One such cyclogenesis-contributing factor is sea surface temperature, which becomes a positive influence once it reaches above 26 C. Recent sea-surface temperature maps based on satellite remote sensing show rapid sea surface warming taking place with the onset of spring in the northern hemisphere, particularly in the eastern Pacific. The waters of the Atlantic have warmed also, but a large region of cooler waters remains over the mid-northern Atlantic, which is expected to have somewhat of a dampening effect of tropical cyclone activity in the Atlantic in 2012.  Relative to the role of sea surface temperature (SST) as a contributor to cyclogenesis, research has shown that a much better indicator of ocean regions favoring cyclogenesis or the intensification of tropical cyclones is Sea Surface Height Anomaly (SSHA) because it also reflects the expansion of ocean waters under the effect of temperature, and consequently it is a much better indicator of the oceanic heat contents that can fuel a tropical cyclone.  For those interested in learning more about the use of SSHA as a predictor of tropical cyclone generation or intensification the following links will take you a very good source of specific knowledge in this field [EOS_FINALVol84Dec2003]

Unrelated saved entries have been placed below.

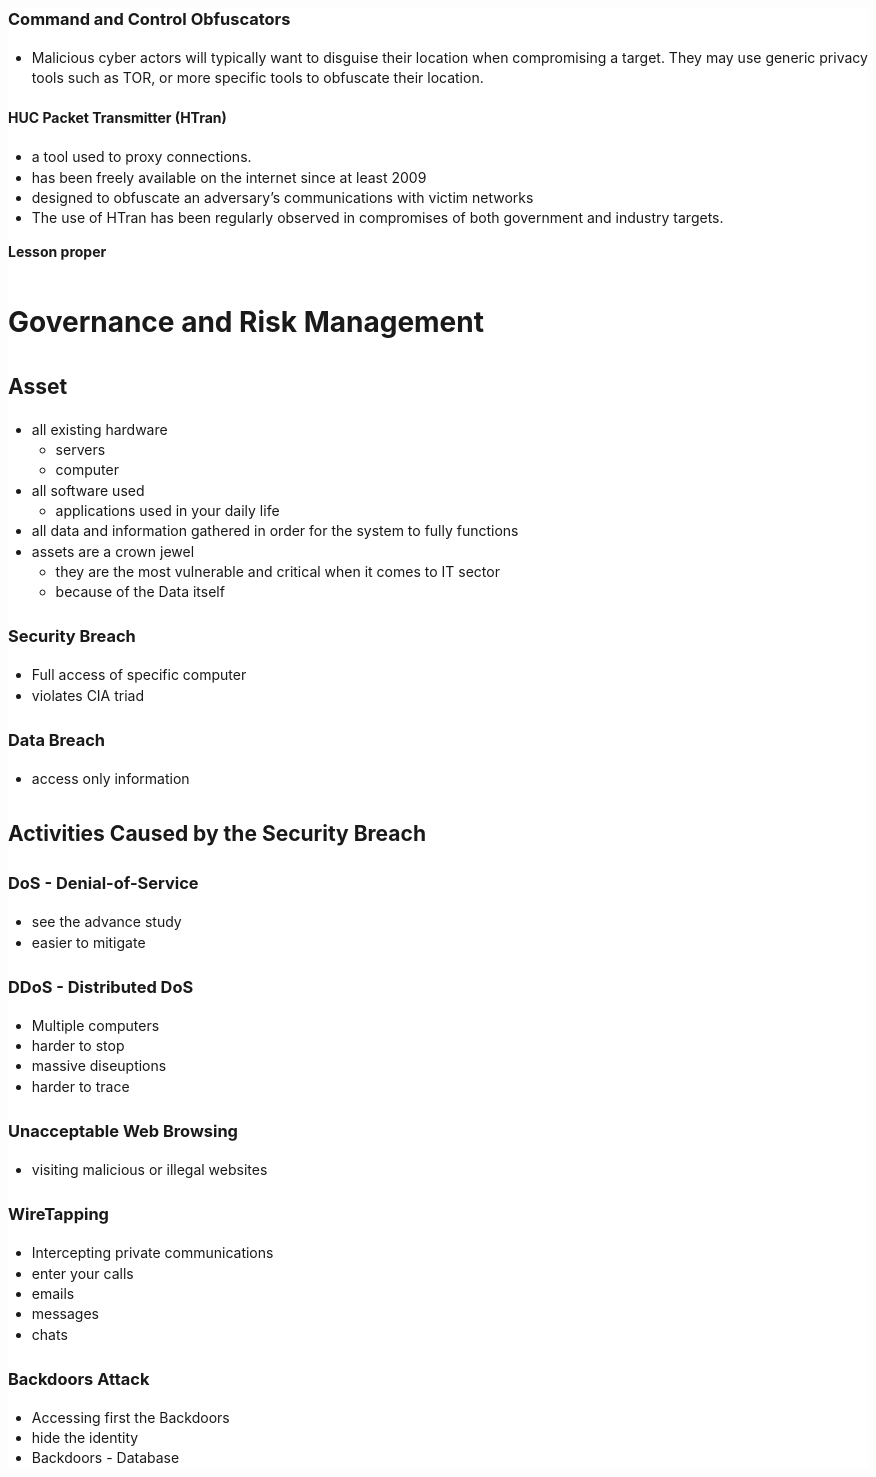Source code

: ### Command and Control Obfuscators
- Malicious cyber actors will typically want to disguise their location when compromising a target. They may use generic privacy tools such as TOR, or more specific tools to obfuscate their location.

#### HUC Packet Transmitter (HTran)
- a tool used to proxy connections. 
- has been freely available on the internet since at least 2009
- designed to obfuscate an adversary’s communications with victim networks
- The use of HTran has been regularly observed in compromises of both government and industry targets.





**Lesson proper**
# Governance and Risk Management
## Asset
- all existing hardware
	- servers
	- computer
- all software used
	- applications used in your daily life
- all data and information gathered in order for the system to fully functions
- assets are a crown jewel
	- they are the most vulnerable and critical when it comes to IT sector
	- because of the Data itself

### Security Breach
- Full access of specific computer
- violates CIA triad
### Data Breach
- access only information

## Activities Caused by the Security Breach
### DoS - Denial-of-Service
- see the advance study
- easier to mitigate

### DDoS - Distributed DoS
- Multiple computers
- harder to stop
- massive diseuptions
- harder to trace

### Unacceptable Web Browsing
- visiting malicious or illegal websites
### WireTapping
- Intercepting private communications
- enter your calls
- emails
- messages
- chats
### Backdoors Attack
- Accessing first the Backdoors
- hide the identity
- Backdoors - Database
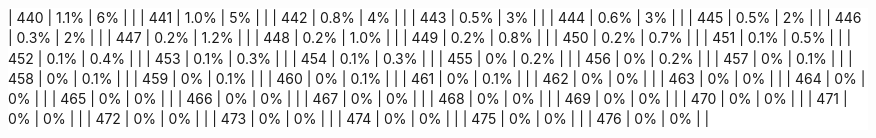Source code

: | 440 | 1.1% | 6% |  |
| 441 | 1.0% | 5% |  |
| 442 | 0.8% | 4% |  |
| 443 | 0.5% | 3% |  |
| 444 | 0.6% | 3% |  |
| 445 | 0.5% | 2% |  |
| 446 | 0.3% | 2% |  |
| 447 | 0.2% | 1.2% |  |
| 448 | 0.2% | 1.0% |  |
| 449 | 0.2% | 0.8% |  |
| 450 | 0.2% | 0.7% |  |
| 451 | 0.1% | 0.5% |  |
| 452 | 0.1% | 0.4% |  |
| 453 | 0.1% | 0.3% |  |
| 454 | 0.1% | 0.3% |  |
| 455 | 0% | 0.2% |  |
| 456 | 0% | 0.2% |  |
| 457 | 0% | 0.1% |  |
| 458 | 0% | 0.1% |  |
| 459 | 0% | 0.1% |  |
| 460 | 0% | 0.1% |  |
| 461 | 0% | 0.1% |  |
| 462 | 0% | 0% |  |
| 463 | 0% | 0% |  |
| 464 | 0% | 0% |  |
| 465 | 0% | 0% |  |
| 466 | 0% | 0% |  |
| 467 | 0% | 0% |  |
| 468 | 0% | 0% |  |
| 469 | 0% | 0% |  |
| 470 | 0% | 0% |  |
| 471 | 0% | 0% |  |
| 472 | 0% | 0% |  |
| 473 | 0% | 0% |  |
| 474 | 0% | 0% |  |
| 475 | 0% | 0% |  |
| 476 | 0% | 0% |  |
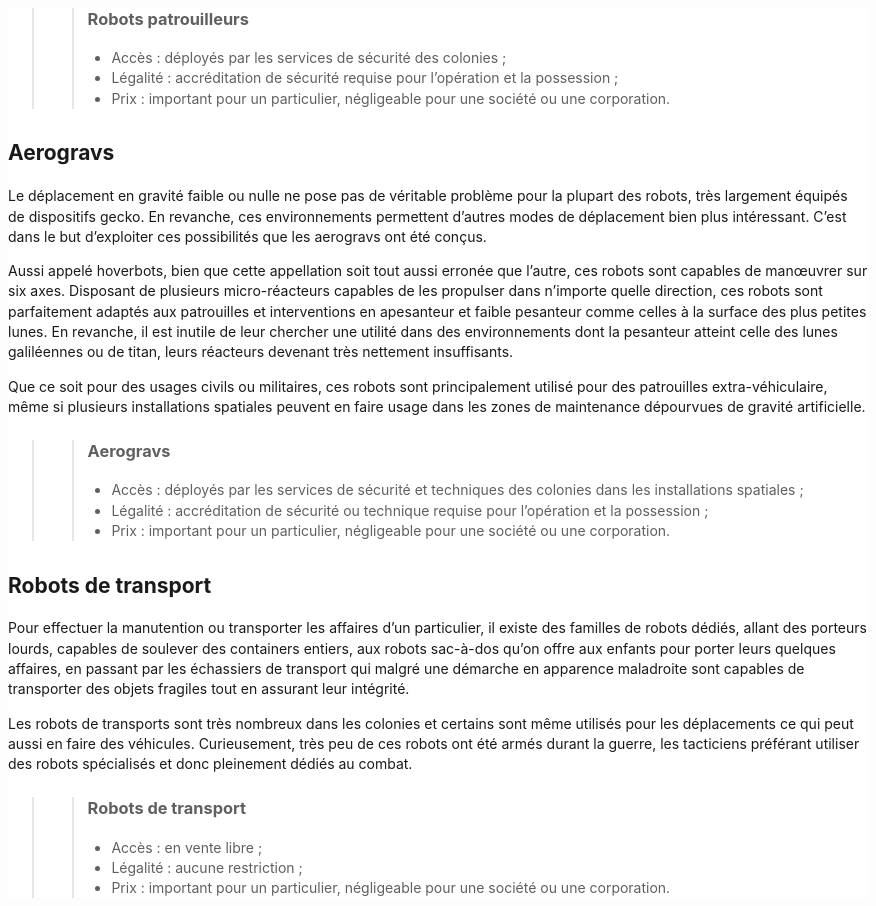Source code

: >> ### Robots patrouilleurs
>> * Accès : déployés par les services de sécurité des colonies ;
>> * Légalité : accréditation de sécurité requise pour l’opération et la possession ;
>> * Prix : important pour un particulier, négligeable pour une société ou une corporation.

## Aerogravs

Le déplacement en gravité faible ou nulle ne pose pas de véritable problème pour la plupart des robots, très largement équipés de dispositifs gecko. En revanche, ces environnements permettent d’autres modes de déplacement bien plus intéressant. C’est dans le but d’exploiter ces possibilités que les aerogravs ont été conçus.

Aussi appelé hoverbots, bien que cette appellation soit tout aussi erronée que l’autre, ces robots sont capables de manœuvrer sur six axes. Disposant de plusieurs micro-réacteurs capables de les propulser dans n’importe quelle direction, ces robots sont parfaitement adaptés aux patrouilles et interventions en apesanteur et faible pesanteur comme celles à la surface des plus petites lunes. En revanche, il est inutile de leur chercher une utilité dans des environnements dont la pesanteur atteint celle des lunes galiléennes ou de titan, leurs réacteurs devenant très nettement insuffisants.

Que ce soit pour des usages civils ou militaires, ces robots sont principalement utilisé pour des patrouilles extra-véhiculaire, même si plusieurs installations spatiales peuvent en faire usage dans les zones de maintenance dépourvues de gravité artificielle.

>> ### Aerogravs
>> * Accès : déployés par les services de sécurité et techniques des colonies dans les installations spatiales ;
>> * Légalité : accréditation de sécurité ou technique requise pour l’opération et la possession ;
>> * Prix : important pour un particulier, négligeable pour une société ou une corporation.

## Robots de transport

Pour effectuer la manutention ou transporter les affaires d’un particulier, il existe des familles de robots dédiés, allant des porteurs lourds, capables de soulever des containers entiers, aux robots sac-à-dos qu’on offre aux enfants pour porter leurs quelques affaires, en passant par les échassiers de transport qui malgré une démarche en apparence maladroite sont capables de transporter des objets fragiles tout en assurant leur intégrité.

Les robots de transports sont très nombreux dans les colonies et certains sont même utilisés pour les déplacements ce qui peut aussi en faire des véhicules. Curieusement, très peu de ces robots ont été armés durant la guerre, les tacticiens préférant utiliser des robots spécialisés et donc pleinement dédiés au combat.

>> ### Robots de transport
>> * Accès : en vente libre ;
>> * Légalité : aucune restriction ;
>> * Prix : important pour un particulier, négligeable pour une société ou une corporation.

Satellite image of 19 April 2012 showing pulses of disturbed weather moving toward the central USA

While we initiate this hurricane season watch in the Atlantic and the Eastern Pacific on this 19 of April 2012, it is important to also watch the weather systems now moving over the continental USA. The GOES satellite image above shows a large mass of stormy weather moving toward the central USA toward a region that just a week ago was hit by devastating tornadoes and extreme weather. On the same image to the far left the next pulse of stormy weather is seeing just coming over the Pacific Northwest and Canada riding the jet stream toward the same region of the country mentioned before. So, it appears as if the atmosphere over the USA is staying in a pattern similar to what we had in 2011 around the same time, which may have the potential for generating extreme weather conditions over vast regions of the country.

The signals from Nature are clear: the potential for cyclogenesis continues to increase as we approach the end of the spring in 2012, while the potential for severe or extreme weather over vast regions of the continental USA has already been felt in several states and continues to be a threat.

In view of this situation it is important for residents of vulnerable communities everywhere in the USA to pay attention, to be prepared and to always practice MITIGATION!

REFERENCES:

GONI, G., [AOML, NOAA, Miami, FL], TRINANES, J. A., [CIMAS, UM, Miami, FL] Ocean Thermal Structure Monitoring Could Aid in the Intensity Forecast of Tropical Cyclones: EOS, Journal of the American Geophysical Union,  23 December 2003, Vo.l 84, Number 51, pp 573-520

National Remote Sensing Centre – Indian Space Research Organisation: March 2010 Proceedings of the Workshop on Utilisation of Satellite Derived Oceanic Heat Content for Cyclone Studies. Hyderabad, India.